The official has direct knowledge of the investigation but is not authorized to be publicly identified as speaking about the probe. Mostefai was one of the three terrorists who stormed the Bataclan concert hall, according to officials.
France Prime Minister Manuel Valls declared that his country was at war with terrorism.
He was placed under supervision in 2012 after anti-terrorism authorities investigated an aborted attempt to travel to Yemen, the statement said.
Police refused to provide any details about who may have set off the explosions or the objective for them. Media named the two other French assailants as Bilal Hadfi and Ibrahim Abdeslam.
Julien Pearce, a journalist at Europe 1 radio who escaped by crawling onto the stage, said he got a good look at one attacker who appeared “very young”.
French authorities say Sunday night’s airstrikes destroyed a jihadi training camp and a munitions dump in the city of Raqqa, where Iraqi intelligence officials say the attacks on Paris were planned.

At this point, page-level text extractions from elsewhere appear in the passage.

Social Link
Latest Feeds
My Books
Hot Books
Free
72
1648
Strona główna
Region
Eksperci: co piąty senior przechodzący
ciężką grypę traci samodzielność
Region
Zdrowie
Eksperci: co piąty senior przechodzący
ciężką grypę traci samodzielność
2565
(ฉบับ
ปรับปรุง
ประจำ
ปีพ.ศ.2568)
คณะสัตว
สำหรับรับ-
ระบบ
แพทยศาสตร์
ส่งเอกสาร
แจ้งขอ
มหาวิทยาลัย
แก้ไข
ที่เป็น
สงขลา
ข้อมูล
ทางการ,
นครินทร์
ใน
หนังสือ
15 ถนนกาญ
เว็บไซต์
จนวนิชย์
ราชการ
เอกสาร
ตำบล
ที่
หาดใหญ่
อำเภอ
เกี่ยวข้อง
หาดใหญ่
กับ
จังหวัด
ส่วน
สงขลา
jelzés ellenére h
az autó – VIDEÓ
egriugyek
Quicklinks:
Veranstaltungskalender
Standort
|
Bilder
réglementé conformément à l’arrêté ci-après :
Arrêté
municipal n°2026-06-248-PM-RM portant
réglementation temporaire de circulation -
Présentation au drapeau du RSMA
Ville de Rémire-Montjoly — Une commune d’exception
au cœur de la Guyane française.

An attacker who blew himself up outside the national soccer stadium was said to have been found with a Syrian passport with the name Ahmad Al Mohammad, a 25-year-old born in Idlib.
Witnesses said the second auto, a black Seat, was used by the gunmen who shot dozens of people in bars and restaurants in the hip Canal St Martin area of Paris.
But she said measures like “sealing borders with razor wire and having police on trains requesting papers” won’t prevent desperate refugees from reaching Europe.
Police carried out a series of anti-terrorism raids early Monday in France, including in a suburb of Toulouse, a suburb of Grenoble and outside Calais, French media reported.
The stand-off came as Belgian national Abdelhamid Abaaoud was named the suspected mastermind of the Paris attacks. Ammunition and a large amount of cash were found at one of the locations.
He said that more than 150 police raids have been carried out since Friday across France under the state of emergency.
The death toll was put 132 on Sunday, but reports on Monday said that increase may have been a counting error. It wasn’t immediately clear if anyone was detained in the raid.
In the aftermath of the massacre, Belgian police raided several addresses in the district and arrested seven people in connection with the atrocity during the weekend.